Brief a: Select each line of the records that contains the word "Concurso", and copy those lines.

Before Eric Robinson and I even hit record, I already knew this episode was going to be something different. We got on a pre-call to go over a few things and ended up talking for a solid fifteen minutes about marathons, back injuries, and the weird ways men find ways to keep pushing even when the thing they used to do is gone. That right there told me a lot.

 

Eric's story doesn't follow the usual path. He started as a pastor, leading a church specifically built for people who didn't normally go to church. The work was meaningful. The people were real. But the stress was the kind that follows you home, sits with you at dinner, and keeps the headaches coming every single day. And I mean that literally. Eric developed chronic stress-related headaches during his time in ministry, and the only thing that gave him any relief was running.

 

His solution to the stress? Apply to the FBI. Which is hilarious if you think about it, and he knows it. But here's the thing: the day he got accepted, the headaches went away. Not eventually. That day. His body was telling him something his head was still working through.

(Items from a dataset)
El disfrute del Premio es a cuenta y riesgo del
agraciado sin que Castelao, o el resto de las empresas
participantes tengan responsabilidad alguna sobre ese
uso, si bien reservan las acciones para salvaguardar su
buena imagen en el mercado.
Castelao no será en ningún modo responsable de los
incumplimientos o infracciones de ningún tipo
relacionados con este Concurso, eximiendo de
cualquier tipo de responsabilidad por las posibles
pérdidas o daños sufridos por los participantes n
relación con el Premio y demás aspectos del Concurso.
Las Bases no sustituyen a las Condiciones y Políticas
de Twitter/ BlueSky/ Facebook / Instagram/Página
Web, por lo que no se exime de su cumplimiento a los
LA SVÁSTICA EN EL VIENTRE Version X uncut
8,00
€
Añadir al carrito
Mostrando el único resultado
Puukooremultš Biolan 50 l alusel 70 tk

...

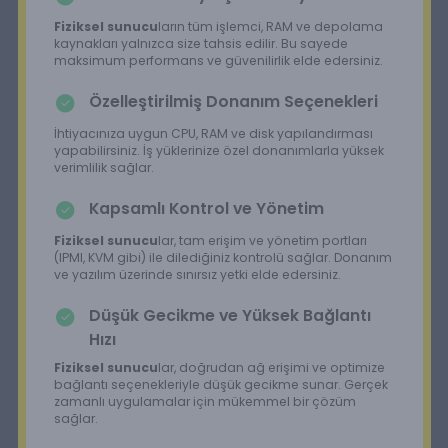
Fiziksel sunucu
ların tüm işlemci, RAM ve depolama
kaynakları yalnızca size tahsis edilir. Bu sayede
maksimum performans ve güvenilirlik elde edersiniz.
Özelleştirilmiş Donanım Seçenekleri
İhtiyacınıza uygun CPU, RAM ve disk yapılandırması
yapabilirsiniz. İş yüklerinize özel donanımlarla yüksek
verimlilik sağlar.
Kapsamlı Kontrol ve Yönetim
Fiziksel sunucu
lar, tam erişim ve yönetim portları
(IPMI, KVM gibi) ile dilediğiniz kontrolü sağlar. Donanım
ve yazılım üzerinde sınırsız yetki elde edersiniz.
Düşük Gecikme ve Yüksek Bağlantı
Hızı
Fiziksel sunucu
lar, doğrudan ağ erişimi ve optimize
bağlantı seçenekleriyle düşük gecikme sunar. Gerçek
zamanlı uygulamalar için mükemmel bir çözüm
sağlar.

Brief b: In the excerpt about Eric Robinson, what topics does the narrator say they talked about on the pre-call? List all of them.

Output a:
relacionados con este Concurso, eximiendo de
relación con el Premio y demás aspectos del Concurso.

Output b:
- Marathons
- Back injuries
- The weird ways men find to keep pushing even when the thing they used to do is gone